И хорошо, что он успел это сделать, потому что в ту же секунду из придорожных кустов вылетели три стрелы, пущенные ему в голову и в грудь; одна из них вонзилась бы ему в мозг, если бы не отскочила от стального забрала. Две остальные попали в нагрудник и в щит, висевший у него на шее.
— Спасибо оружейнику, прочно сработал мои доспехи! — сказал рыцарь. — Вамба, вперёд! Схватимся с ними!
С этими словами он направил коня на кусты. Навстречу ему выскочили из чащи шесть или семь вооружённых всадников и во весь опор понеслись на него с копьями наперевес. Три копья разлетелись на куски, как бы ударившись о стальную башню. Глаза Чёрного Рыцаря сверкнули гневом сквозь узкие глазницы забрала. Он величаво приподнялся на стременах и крикнул:
— Что это значит?
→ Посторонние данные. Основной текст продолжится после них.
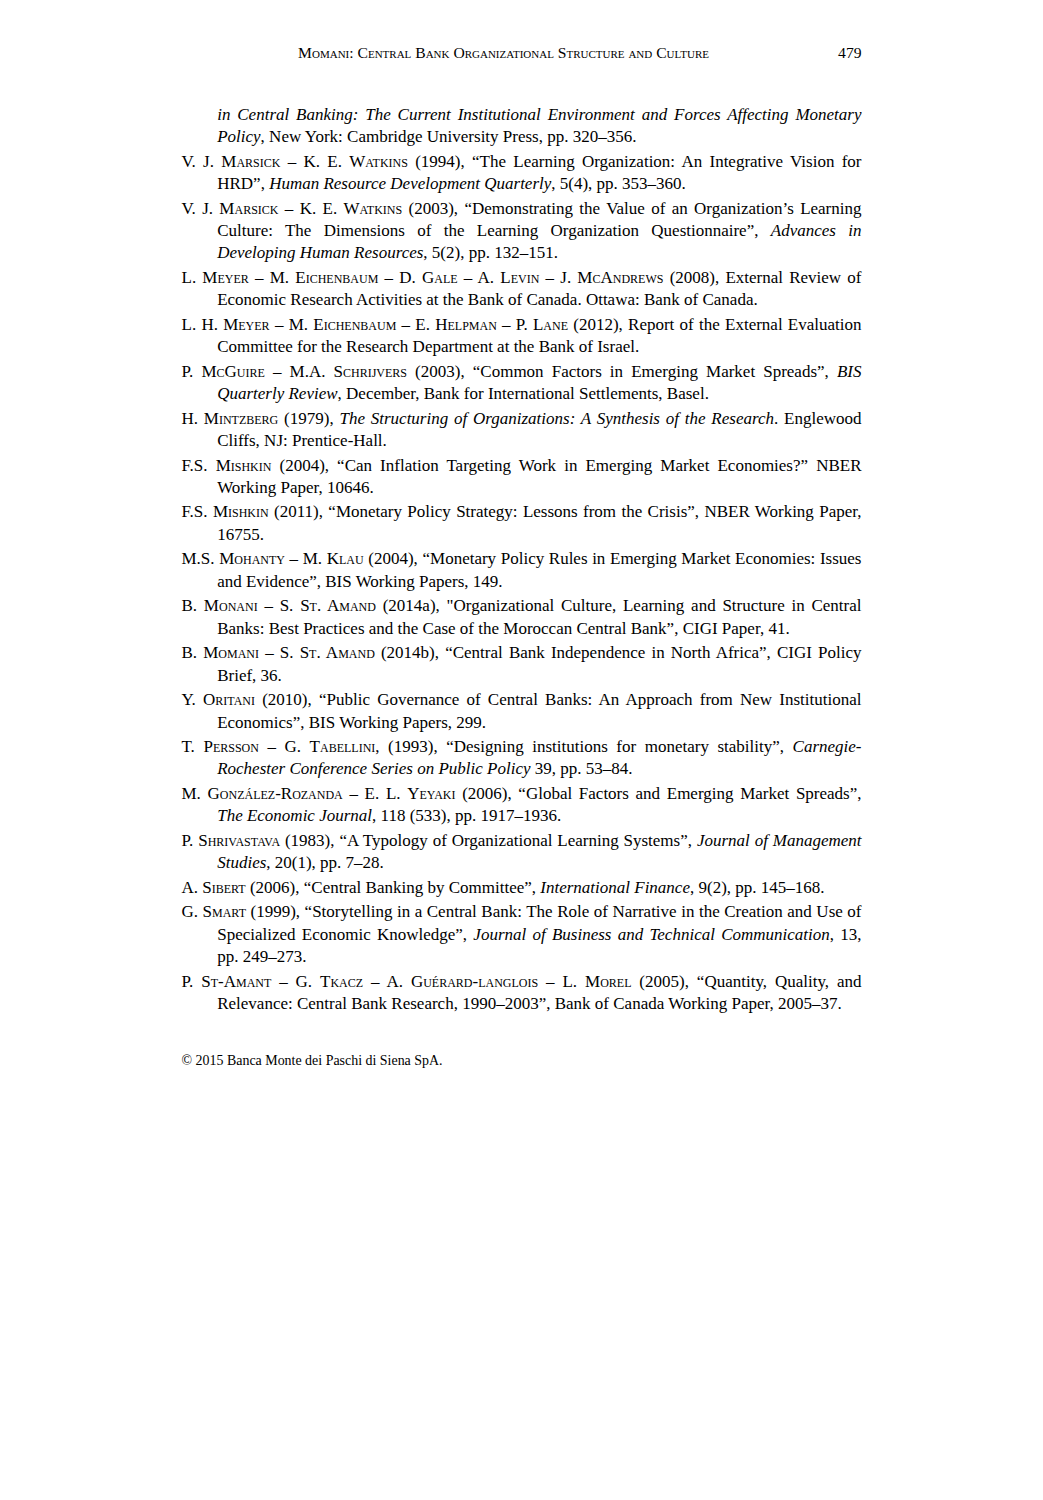Momani: Central Bank Organizational Structure and Culture 479
in Central Banking: The Current Institutional Environment and Forces Affecting Monetary Policy, New York: Cambridge University Press, pp. 320–356.
V. J. Marsick – K. E. Watkins (1994), “The Learning Organization: An Integrative Vision for HRD”, Human Resource Development Quarterly, 5(4), pp. 353–360.
V. J. Marsick – K. E. Watkins (2003), “Demonstrating the Value of an Organization’s Learning Culture: The Dimensions of the Learning Organization Questionnaire”, Advances in Developing Human Resources, 5(2), pp. 132–151.
L. Meyer – M. Eichenbaum – D. Gale – A. Levin – J. McAndrews (2008), External Review of Economic Research Activities at the Bank of Canada. Ottawa: Bank of Canada.
L. H. Meyer – M. Eichenbaum – E. Helpman – P. Lane (2012), Report of the External Evaluation Committee for the Research Department at the Bank of Israel.
P. McGuire – M.A. Schrijvers (2003), “Common Factors in Emerging Market Spreads”, BIS Quarterly Review, December, Bank for International Settlements, Basel.
H. Mintzberg (1979), The Structuring of Organizations: A Synthesis of the Research. Englewood Cliffs, NJ: Prentice-Hall.
F.S. Mishkin (2004), “Can Inflation Targeting Work in Emerging Market Economies?” NBER Working Paper, 10646.
F.S. Mishkin (2011), “Monetary Policy Strategy: Lessons from the Crisis”, NBER Working Paper, 16755.
M.S. Mohanty – M. Klau (2004), “Monetary Policy Rules in Emerging Market Economies: Issues and Evidence”, BIS Working Papers, 149.
B. Monani – S. St. Amand (2014a), "Organizational Culture, Learning and Structure in Central Banks: Best Practices and the Case of the Moroccan Central Bank”, CIGI Paper, 41.
B. Momani – S. St. Amand (2014b), “Central Bank Independence in North Africa”, CIGI Policy Brief, 36.
Y. Oritani (2010), “Public Governance of Central Banks: An Approach from New Institutional Economics”, BIS Working Papers, 299.
T. Persson – G. Tabellini, (1993), “Designing institutions for monetary stability”, Carnegie-Rochester Conference Series on Public Policy 39, pp. 53–84.
M. González-Rozanda – E. L. Yeyaki (2006), “Global Factors and Emerging Market Spreads”, The Economic Journal, 118 (533), pp. 1917–1936.
P. Shrivastava (1983), “A Typology of Organizational Learning Systems”, Journal of Management Studies, 20(1), pp. 7–28.
A. Sibert (2006), “Central Banking by Committee”, International Finance, 9(2), pp. 145–168.
G. Smart (1999), “Storytelling in a Central Bank: The Role of Narrative in the Creation and Use of Specialized Economic Knowledge”, Journal of Business and Technical Communication, 13, pp. 249–273.
P. St-Amant – G. Tkacz – A. Guérard-langlois – L. Morel (2005), “Quantity, Quality, and Relevance: Central Bank Research, 1990–2003”, Bank of Canada Working Paper, 2005–37.
© 2015 Banca Monte dei Paschi di Siena SpA.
Вместо ответа воины выхватили мечи и напали на него со всех сторон.
— Умри, тиран! — кричали они.
— Ага! Вот тебе, во славу святого Эдуарда! Вот тебе, во славу Георгия Победоносца! — С каждым возгласом Чёрный Рыцарь сшибал на землю воина. — Вот как, у нас есть изменники?
Как ни были храбры его противники, однако они попятились назад от могучей руки, каждый взмах которой сулил им смерть. Казалось, что он один одолеет всех врагов. Но тут подоспел рыцарь в синих доспехах, до сих пор державшийся поодаль; он пришпорил своего коня и, направив копьё не на всадника, а на лошадь, смертельно ранил это благородное животное.
— Это предательский удар! — воскликнул Чёрный Рыцарь, когда его конь повалился набок, увлекая его за собою.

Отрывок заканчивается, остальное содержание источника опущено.